The stress–strain curves indicate that the stress remained constant, whereas the strain increased after the yield point, without any grip slippage or fibre breakage. These results were obtained presumably because of the presence of a high-density CNF core inside the fibres, entangled CNFs that hindered fibre breakage, and a CNF core that stretched as the fibre elongated. The intense interfacial interactions between the CNFs and PHBH might also have contributed to the toughness.

A SEM image of the fracture surface of S-6.3 fibre after tensile testing shows that no CNF protrusions were observed in the cross-section image of the fracture surface of S-6.3 fibre (Fig. S6c†). This indicates that the rupture during elongation may have occurred in the PHBH rather than the CNF section.

3.3. Evaluation of seawater degradability

In situ degradation tests. The seawater degradability of the L-6.3 fibre sheet and film was analysed, with the CNF-free fibres and film used as controls. The in situ degradation test was performed in the pump room at the Echizen Matsushima Aquarium, in which fresh seawater containing mud, sand, and pieces of seaweed is constantly supplied directly from the sea, and the influence of tidal cycles is minimal (Fig. S10a†). The samples were immersed in seawater from September 28 to November 19, 2021; moreover, the seawater temperature was uncontrolled and identical to that of the sea (approximately 18–25 °C). The fibre sheets degraded faster than the films, beginning to collapse after 7 d and completely degrading within 1 month (Fig. 4a). In particular, L-6.3 completely degraded within 21 d, compared to 28 d for the CNF-free fibre sheet (Fig. 4b). In contrast, the films became cloudy over time and degraded by more than 34% within 42 d.

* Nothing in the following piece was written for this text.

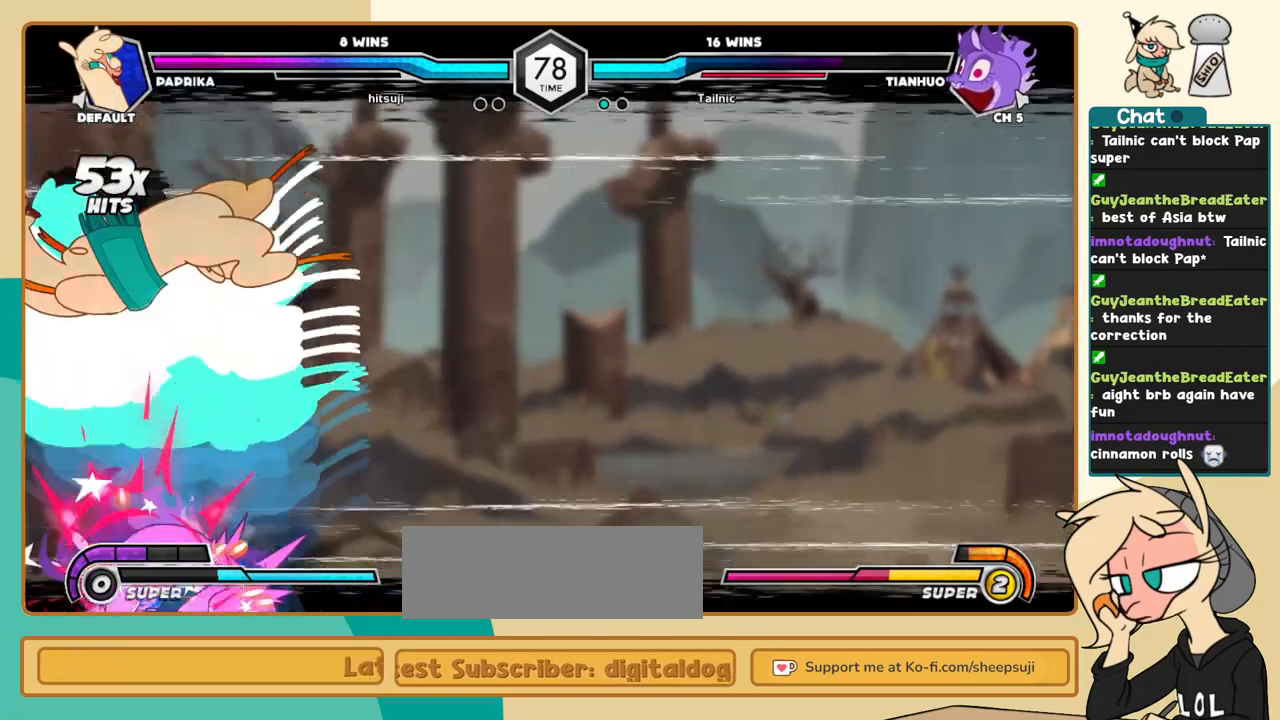
{"keys": ["k", "l"], "events": []}
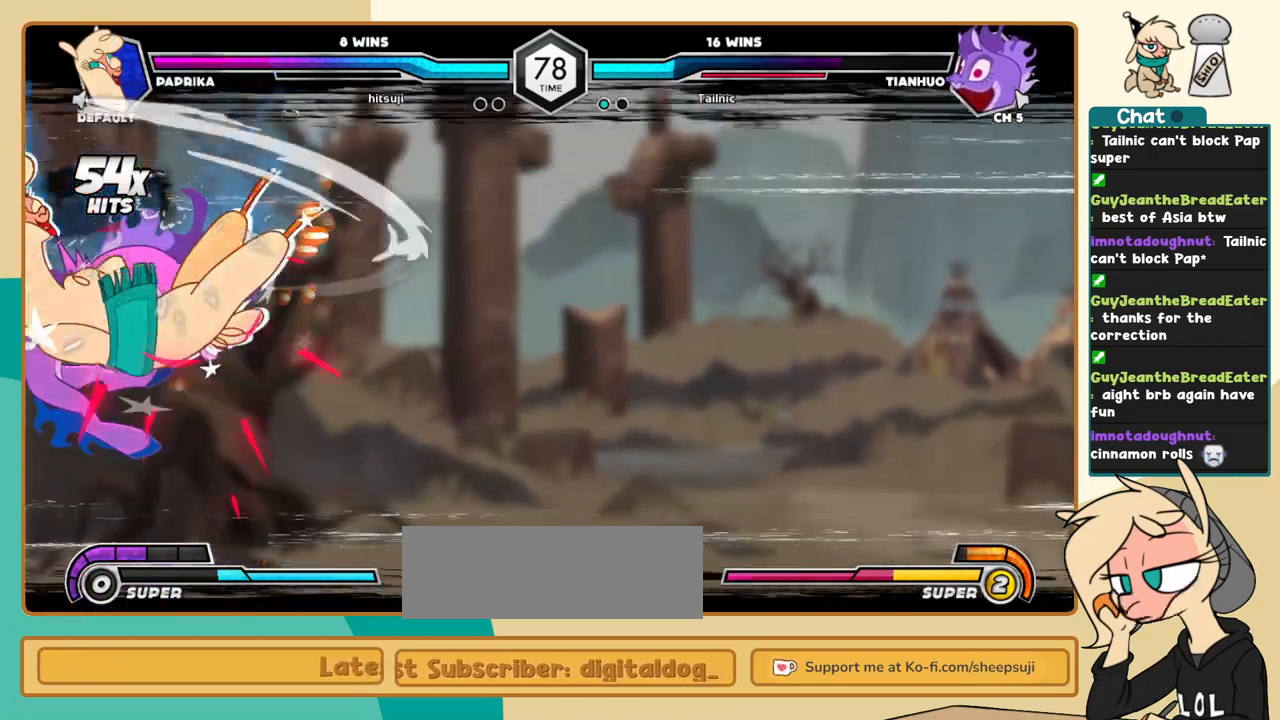
{"keys": ["k", "l"], "events": []}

Fig. 4 Seawater degradation tests of fibre sheets and films with/without CNFs: (a and b) in situ (pump room) and (c and d) in vitro experiments. (a and c) and (b and d) show apparent morphology and weight loss data of the specimens, respectively.

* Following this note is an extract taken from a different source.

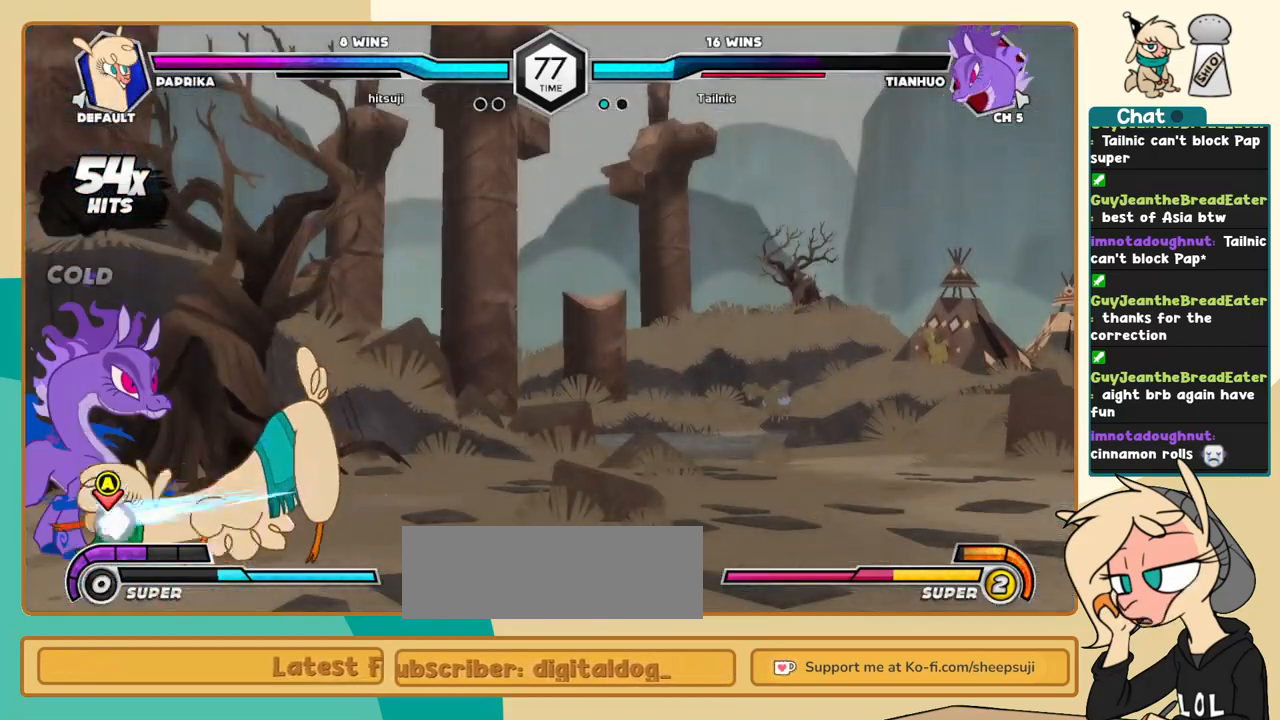
{"keys": ["k", "l"], "events": [[233, "a", "down"], [283, "a", "up"]]}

A similar experiment conducted in a water tank, which was not influenced by tides, mud, sand, and seaweed (Fig. S10b†), showed similar results but with increased degradation (Fig. S11†). This observation suggests that degradation was not induced by physical influences such as waves and sand but by microbes. Degradation was promoted in a fresh-seawater-based environment suitable for aerobic microorganisms, and differences in the microbial growth environments affected the degradation rates. The reason for the faster degradation of the fibre in comparison to the film would be the larger specific surface area of the fibre, which allowed more microorganisms to adhere.^43,44

In vitro degradation tests. In vitro degradation tests were conducted in a laboratory incubator in a controlled environment. Samples immersed in seawater collected from a beach (Mikuni-cho, Fukui; 36°15′02′′N, 136°08′17′′E; sampled on July 1, August 5, September 28, and November 17, 2021) were incubated at 25 °C. Several pits were observed on the surfaces of both the CNF-containing and CNF-free fibre sheets after 84 d, and these samples disintegrated into several fragments after 140 d (Fig. 4c). In contrast, the film-based sheets became cloudy with increasingly roughened surfaces over time; moreover, their shapes were retained beyond 168 d. The fibres degraded more rapidly than the films because of their high specific surface areas. Certain areas of the CNF-containing film ruptured after 56 d (Fig. 4c). Quantitative results related to weight loss validated that the fibres degraded more rapidly than the films, especially after 112 d. Furthermore, the CNF-containing fibres degraded faster than the CNF-free fibres (Fig. 4d).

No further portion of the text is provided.